Rock and Roll In Ondorkhan – On the road update

Full Moons (almost) and Howling Wolves – On the road update
September 22, 2013
Mongolia’s Otgon Tenger Mountain – The Abode of the Gods
October 8, 2013

We’ve been out on our Landscapes of the East itinerary – visiting Dundgobi, Dorngobi, Dornod and Khentii. Mongolians divide their country into three main landscape types – Gobi, Tal Kheriin Bus and Khangai (desert, steppe and mountain) and this itinerary incorporated a taste of all three.

Eastern Mongolia is immense. And diverse. And empty. The vast far stretching landscapes are characterised by flat treeless plains, rolling hills and a significant number of important wetlands – the eastern steppe is also home to one of the world’s last great populations of the White Tailed Mongolian gazelle (Procapra gutturosa). The north-east is dominated by the history of Genghis Khan and the mountain-forest steppe of the Khan Khentii Mountains, stretching to the northern border with Siberia. The Secret History of the Mongols states that Genghis Khan was born in Khentii Province at the headwaters of the Onon and Kherlen rivers, near the border of modern Mongolia and Siberia. According to the legend written in the Secret History the Mongols originated in the mountain forest when a Blue-Grey Wolf mated with a Red Doe.

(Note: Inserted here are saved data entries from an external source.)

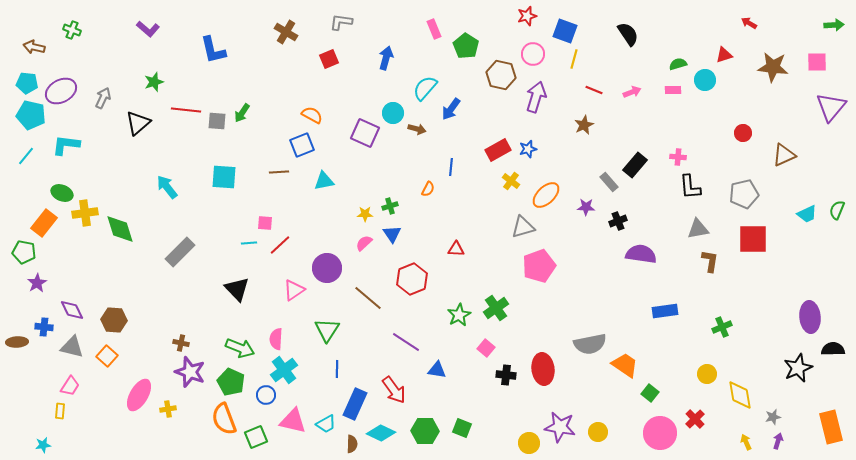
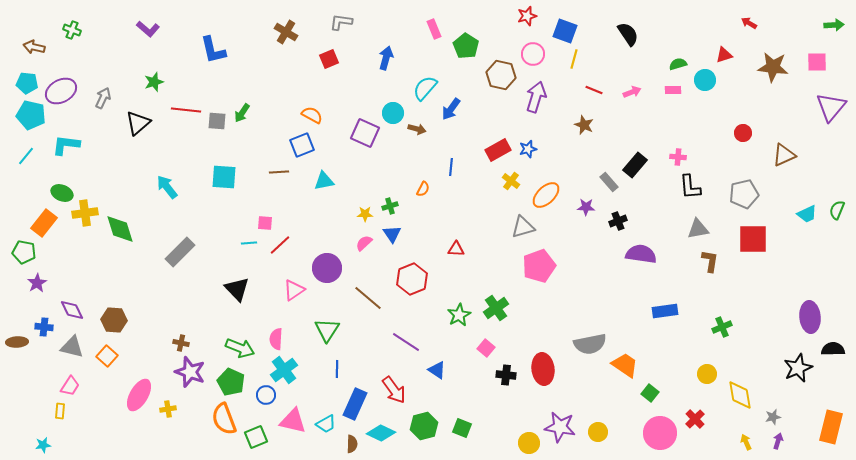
brown star at (584, 125): rotated 24 degrees counterclockwise
orange semicircle at (428, 189): moved 5 px left
blue triangle at (437, 370): rotated 24 degrees clockwise
orange rectangle at (831, 427): rotated 28 degrees clockwise
green hexagon at (425, 431): moved 1 px left, 5 px up; rotated 16 degrees counterclockwise
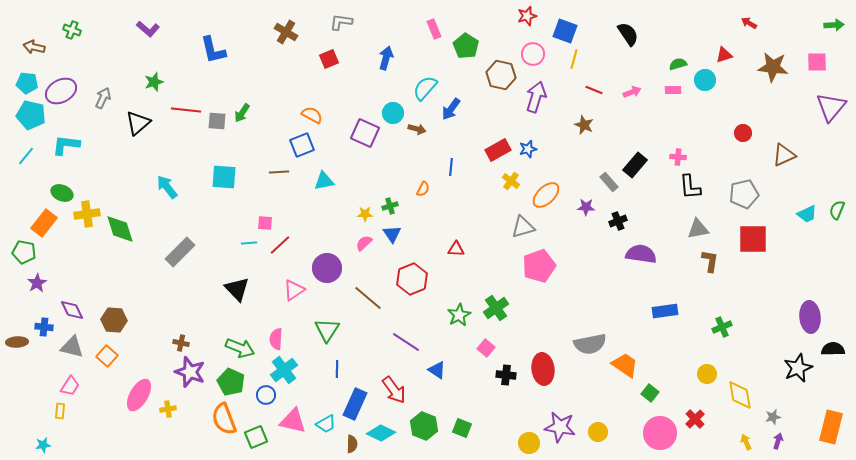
yellow cross at (85, 213): moved 2 px right, 1 px down
green hexagon at (424, 426): rotated 24 degrees counterclockwise
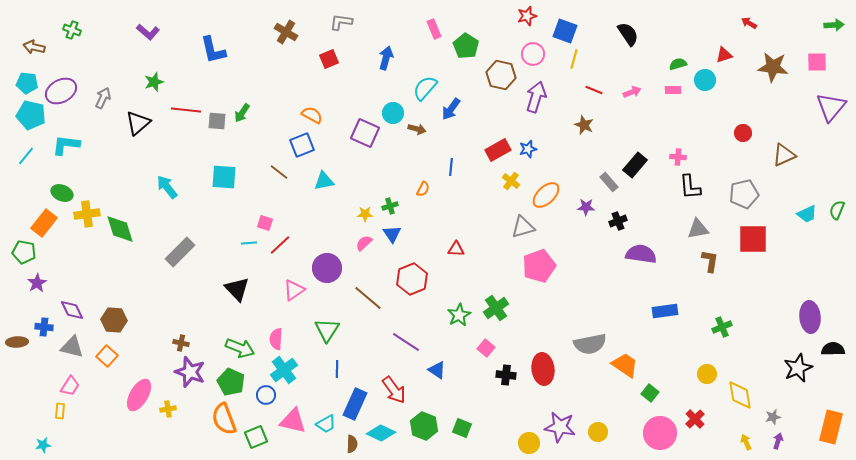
purple L-shape at (148, 29): moved 3 px down
brown line at (279, 172): rotated 42 degrees clockwise
pink square at (265, 223): rotated 14 degrees clockwise
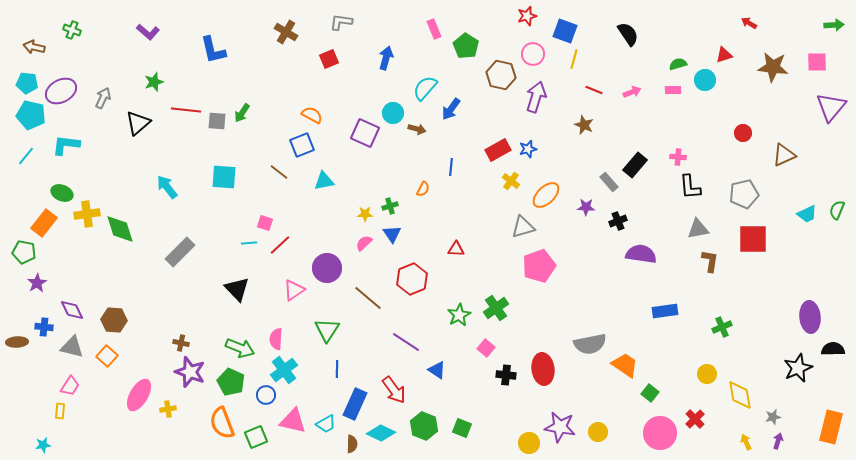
orange semicircle at (224, 419): moved 2 px left, 4 px down
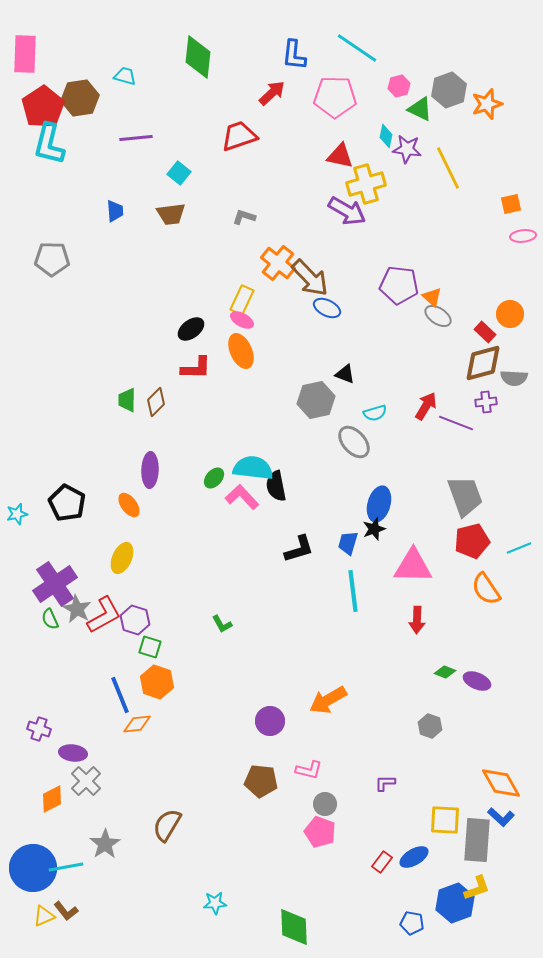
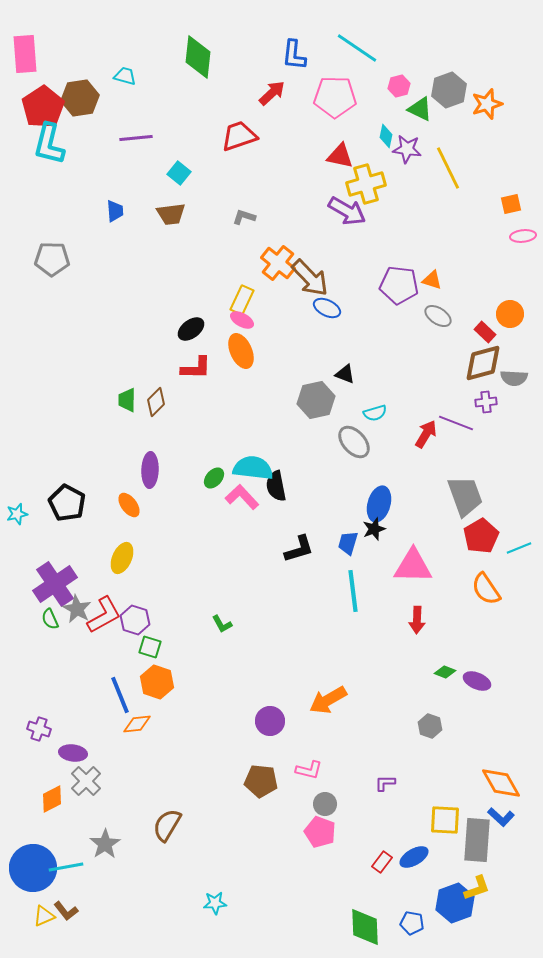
pink rectangle at (25, 54): rotated 6 degrees counterclockwise
orange triangle at (432, 297): moved 17 px up; rotated 25 degrees counterclockwise
red arrow at (426, 406): moved 28 px down
red pentagon at (472, 541): moved 9 px right, 5 px up; rotated 16 degrees counterclockwise
green diamond at (294, 927): moved 71 px right
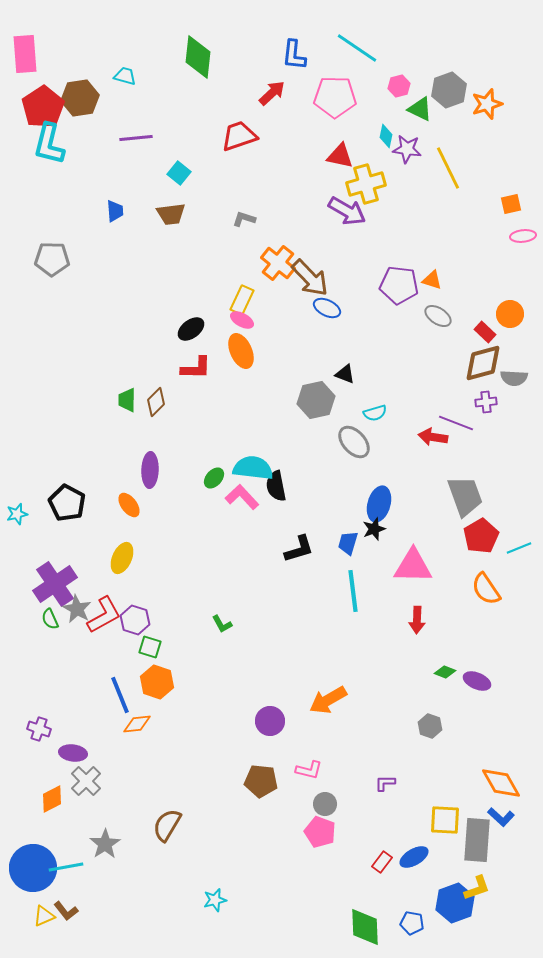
gray L-shape at (244, 217): moved 2 px down
red arrow at (426, 434): moved 7 px right, 3 px down; rotated 112 degrees counterclockwise
cyan star at (215, 903): moved 3 px up; rotated 10 degrees counterclockwise
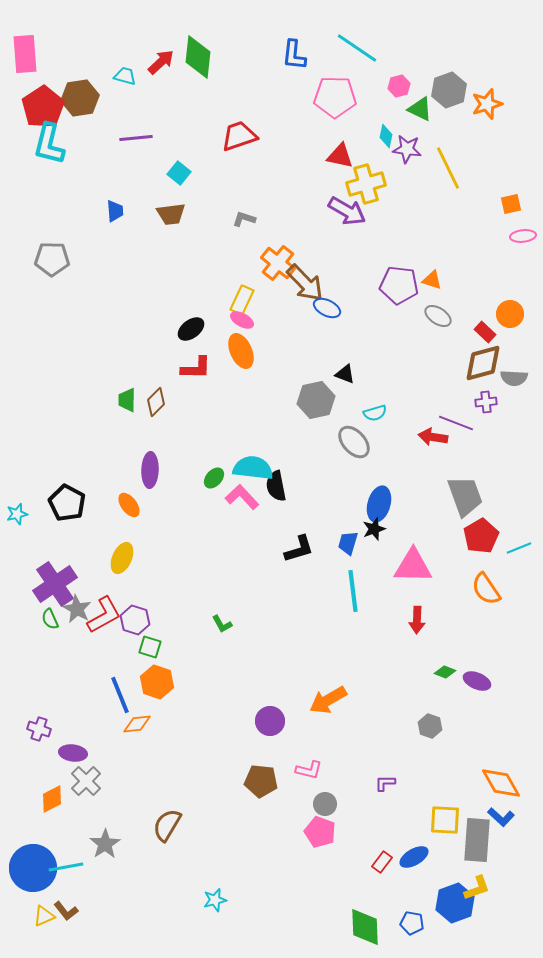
red arrow at (272, 93): moved 111 px left, 31 px up
brown arrow at (310, 278): moved 5 px left, 5 px down
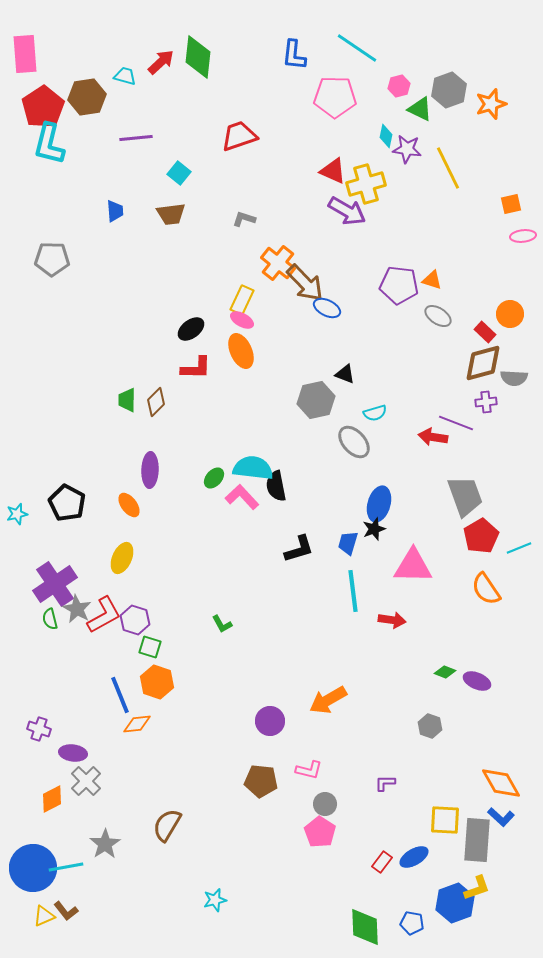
brown hexagon at (80, 98): moved 7 px right, 1 px up
orange star at (487, 104): moved 4 px right
red triangle at (340, 156): moved 7 px left, 15 px down; rotated 12 degrees clockwise
green semicircle at (50, 619): rotated 10 degrees clockwise
red arrow at (417, 620): moved 25 px left; rotated 84 degrees counterclockwise
pink pentagon at (320, 832): rotated 12 degrees clockwise
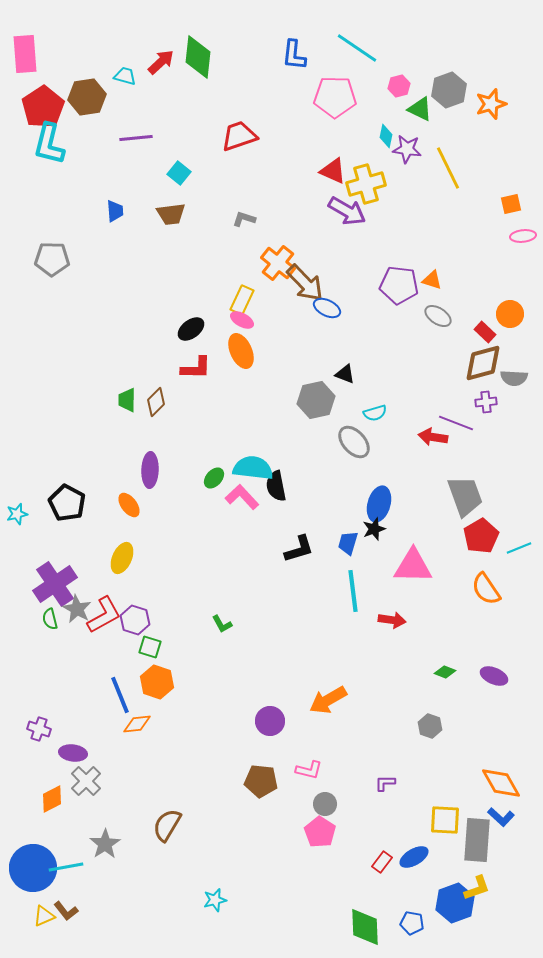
purple ellipse at (477, 681): moved 17 px right, 5 px up
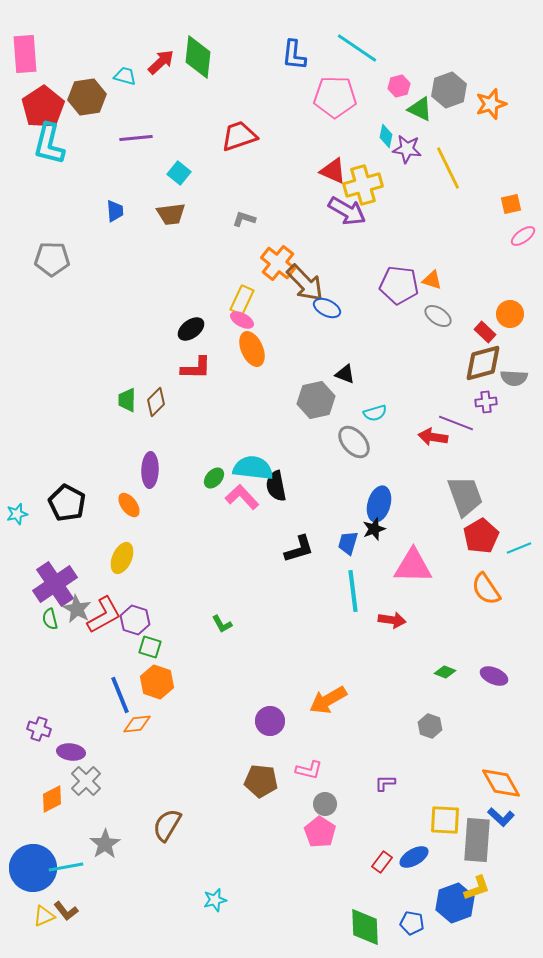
yellow cross at (366, 184): moved 3 px left, 1 px down
pink ellipse at (523, 236): rotated 30 degrees counterclockwise
orange ellipse at (241, 351): moved 11 px right, 2 px up
purple ellipse at (73, 753): moved 2 px left, 1 px up
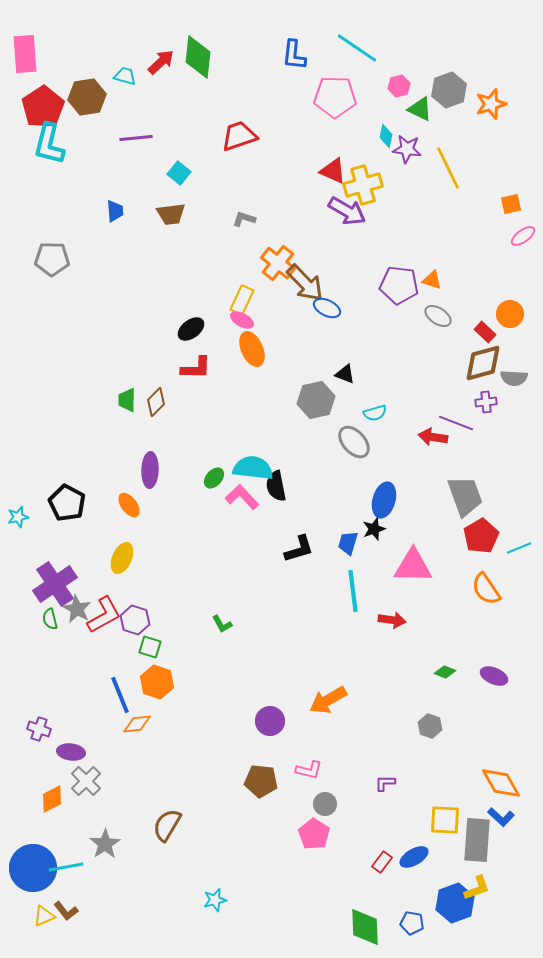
blue ellipse at (379, 504): moved 5 px right, 4 px up
cyan star at (17, 514): moved 1 px right, 3 px down
pink pentagon at (320, 832): moved 6 px left, 2 px down
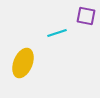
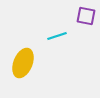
cyan line: moved 3 px down
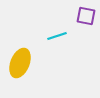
yellow ellipse: moved 3 px left
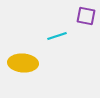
yellow ellipse: moved 3 px right; rotated 72 degrees clockwise
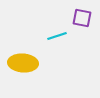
purple square: moved 4 px left, 2 px down
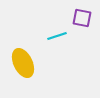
yellow ellipse: rotated 60 degrees clockwise
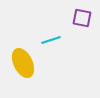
cyan line: moved 6 px left, 4 px down
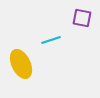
yellow ellipse: moved 2 px left, 1 px down
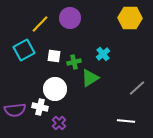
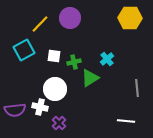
cyan cross: moved 4 px right, 5 px down
gray line: rotated 54 degrees counterclockwise
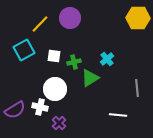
yellow hexagon: moved 8 px right
purple semicircle: rotated 25 degrees counterclockwise
white line: moved 8 px left, 6 px up
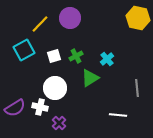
yellow hexagon: rotated 10 degrees clockwise
white square: rotated 24 degrees counterclockwise
green cross: moved 2 px right, 6 px up; rotated 16 degrees counterclockwise
white circle: moved 1 px up
purple semicircle: moved 2 px up
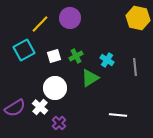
cyan cross: moved 1 px down; rotated 16 degrees counterclockwise
gray line: moved 2 px left, 21 px up
white cross: rotated 28 degrees clockwise
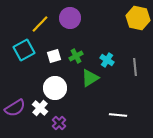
white cross: moved 1 px down
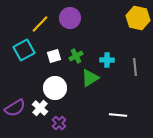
cyan cross: rotated 32 degrees counterclockwise
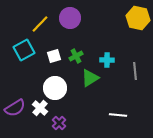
gray line: moved 4 px down
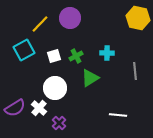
cyan cross: moved 7 px up
white cross: moved 1 px left
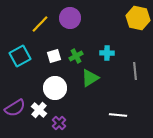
cyan square: moved 4 px left, 6 px down
white cross: moved 2 px down
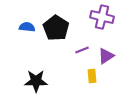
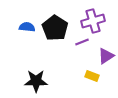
purple cross: moved 9 px left, 4 px down; rotated 30 degrees counterclockwise
black pentagon: moved 1 px left
purple line: moved 8 px up
yellow rectangle: rotated 64 degrees counterclockwise
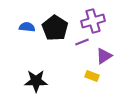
purple triangle: moved 2 px left
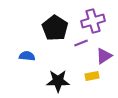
blue semicircle: moved 29 px down
purple line: moved 1 px left, 1 px down
yellow rectangle: rotated 32 degrees counterclockwise
black star: moved 22 px right
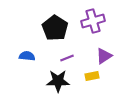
purple line: moved 14 px left, 15 px down
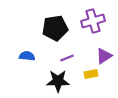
black pentagon: rotated 30 degrees clockwise
yellow rectangle: moved 1 px left, 2 px up
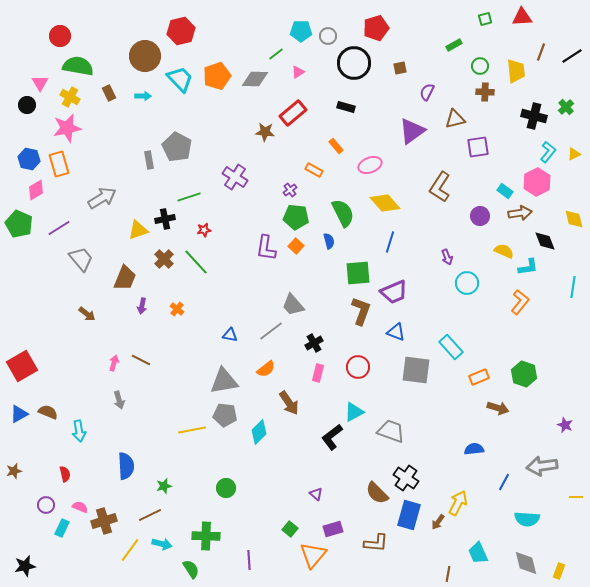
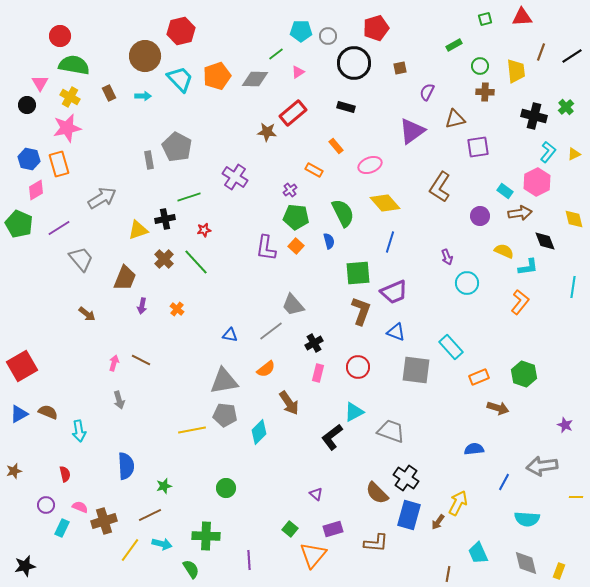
green semicircle at (78, 66): moved 4 px left, 1 px up
brown star at (265, 132): moved 2 px right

 Saturday night was spent in Ondorkhan – the provincial capital of Khentii Aimag. Admittedly, it might not be on everyone’s must see list of Mongolia but it provided a room to take shelter from an ever increasing bitter wind as well as a contrast to life out on the open steppe and city life in UB. 

The remote and beautiful Baldan Breevin Khiid in Khentii

We celebrated our last night on the east tour with dinner in the ‘Och’ restauarant (a local recommendation from a delightful lady who wanted to practise her English), finishing off with a couple of hours karaoke. The singing was abysmal (apart from Turuu who always sings well) but for a couple of hours it was ‘rock and roll’ in Ondorkhan – finishing off with a dance on the disco floor of the restaurant (don’t worry, we were the only patrons).

We departed early in the morning for UB, and although we have travelled back on ‘Route One’ (also known as the Millennium Highway, this is Mongolia’s main road connecting east aimags to UB and those in the west) we saw more birds of prey than we did vehicles.


Our home at Toson Hulstai, Dornod

Eastern Mongolia is almost certainly the region of Mongolia least visited by international travellers. The final frontier – it’s a perfect destination for those wanting to gain a genuine insight, travel the road less travelled and in the opposite direction to where most travellers go. It comes highly recommended  whether you choose karaoke or not!